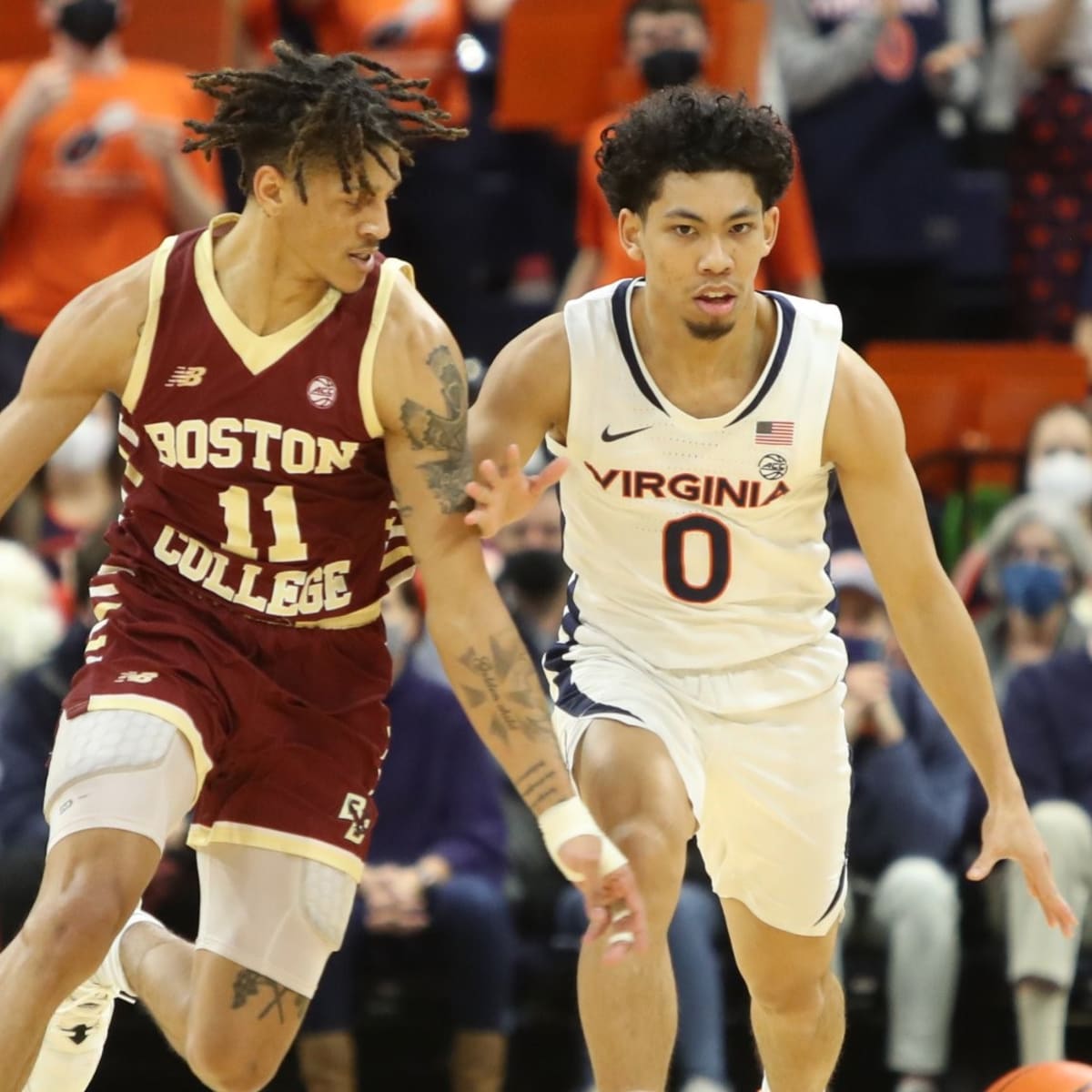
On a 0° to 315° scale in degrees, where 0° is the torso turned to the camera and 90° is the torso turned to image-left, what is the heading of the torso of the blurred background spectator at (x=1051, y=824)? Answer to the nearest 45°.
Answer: approximately 0°

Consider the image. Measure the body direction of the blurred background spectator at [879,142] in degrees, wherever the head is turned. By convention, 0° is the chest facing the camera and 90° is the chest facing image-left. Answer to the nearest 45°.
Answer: approximately 0°

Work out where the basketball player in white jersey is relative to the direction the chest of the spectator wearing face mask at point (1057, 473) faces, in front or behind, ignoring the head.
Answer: in front

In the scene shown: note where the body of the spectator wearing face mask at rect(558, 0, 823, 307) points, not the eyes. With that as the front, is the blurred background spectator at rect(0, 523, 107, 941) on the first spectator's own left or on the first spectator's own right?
on the first spectator's own right

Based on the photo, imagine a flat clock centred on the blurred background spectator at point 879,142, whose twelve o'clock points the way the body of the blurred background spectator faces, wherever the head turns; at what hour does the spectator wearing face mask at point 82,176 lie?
The spectator wearing face mask is roughly at 2 o'clock from the blurred background spectator.

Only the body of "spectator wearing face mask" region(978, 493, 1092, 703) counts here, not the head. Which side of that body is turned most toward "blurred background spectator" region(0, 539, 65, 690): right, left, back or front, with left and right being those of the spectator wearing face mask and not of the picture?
right

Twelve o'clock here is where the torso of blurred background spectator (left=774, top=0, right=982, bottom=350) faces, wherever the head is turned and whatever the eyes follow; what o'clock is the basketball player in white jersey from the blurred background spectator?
The basketball player in white jersey is roughly at 12 o'clock from the blurred background spectator.

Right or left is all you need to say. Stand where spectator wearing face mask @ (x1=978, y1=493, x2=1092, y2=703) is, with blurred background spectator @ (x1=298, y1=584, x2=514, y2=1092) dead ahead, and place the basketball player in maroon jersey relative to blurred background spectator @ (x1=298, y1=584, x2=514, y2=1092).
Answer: left
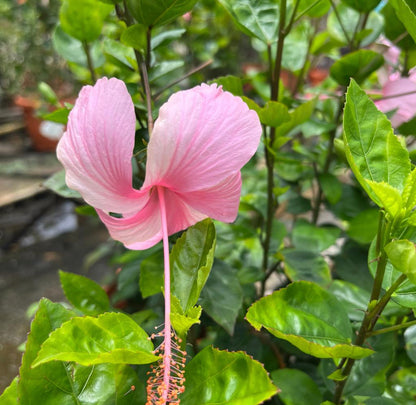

§

- **YOUR TASK**: Could you render every line of the entries above as a numbered list, leaving out blank lines and the pictures?

- **WRITTEN RESPONSE**:
1. On a 0° to 315° scale in degrees, where 0° is the torso turned to the camera and 90° is the torso turned to image-left, what is the heading of the torso of the blurred background spectator at (x=1051, y=824)? Answer to the nearest 45°.
2. Answer: approximately 0°
3. Consider the image. Measure the body direction of the blurred background spectator at [879,142] in degrees, wherever the head is turned. By convention, 0° is the chest facing the camera and 90° is the chest facing image-left. Answer to the nearest 45°.
4. Answer: approximately 0°
5. Work out where the basketball player in white jersey is relative to the direction the chest of the spectator wearing face mask at point (1057, 473) faces, in front or behind, ignoring the head.
6. Answer: in front
7. In the scene shown: note where the body of the spectator wearing face mask at rect(558, 0, 823, 307) points, not the eyes. With that as the front, is the blurred background spectator at rect(0, 523, 107, 941) on the first spectator's own left or on the first spectator's own right?
8. on the first spectator's own right
9. Based on the photo, imagine a flat clock centred on the blurred background spectator at point 879,142, whose twelve o'clock points the way the body of the blurred background spectator faces, wherever the head turns; at what hour does the spectator wearing face mask at point 82,176 lie?
10. The spectator wearing face mask is roughly at 2 o'clock from the blurred background spectator.
11. Only the body of "spectator wearing face mask" region(978, 493, 1092, 703) counts here, not the head. Which side of that body is turned most toward "blurred background spectator" region(0, 539, 65, 690): right, left, back or front, with left and right being those of the spectator wearing face mask and not of the picture?
12. right
13. Twelve o'clock here is where the torso of blurred background spectator (left=774, top=0, right=982, bottom=350) faces, wherever the head is turned and whatever the eyes follow; what o'clock is the basketball player in white jersey from the blurred background spectator?
14. The basketball player in white jersey is roughly at 12 o'clock from the blurred background spectator.
15. Right or left is all you need to say. Stand where spectator wearing face mask @ (x1=978, y1=493, x2=1092, y2=703) is, with blurred background spectator @ (x1=298, y1=584, x2=514, y2=1092) dead ahead, and place the basketball player in maroon jersey relative to blurred background spectator @ (x1=298, y1=584, x2=514, y2=1092).
16. Answer: left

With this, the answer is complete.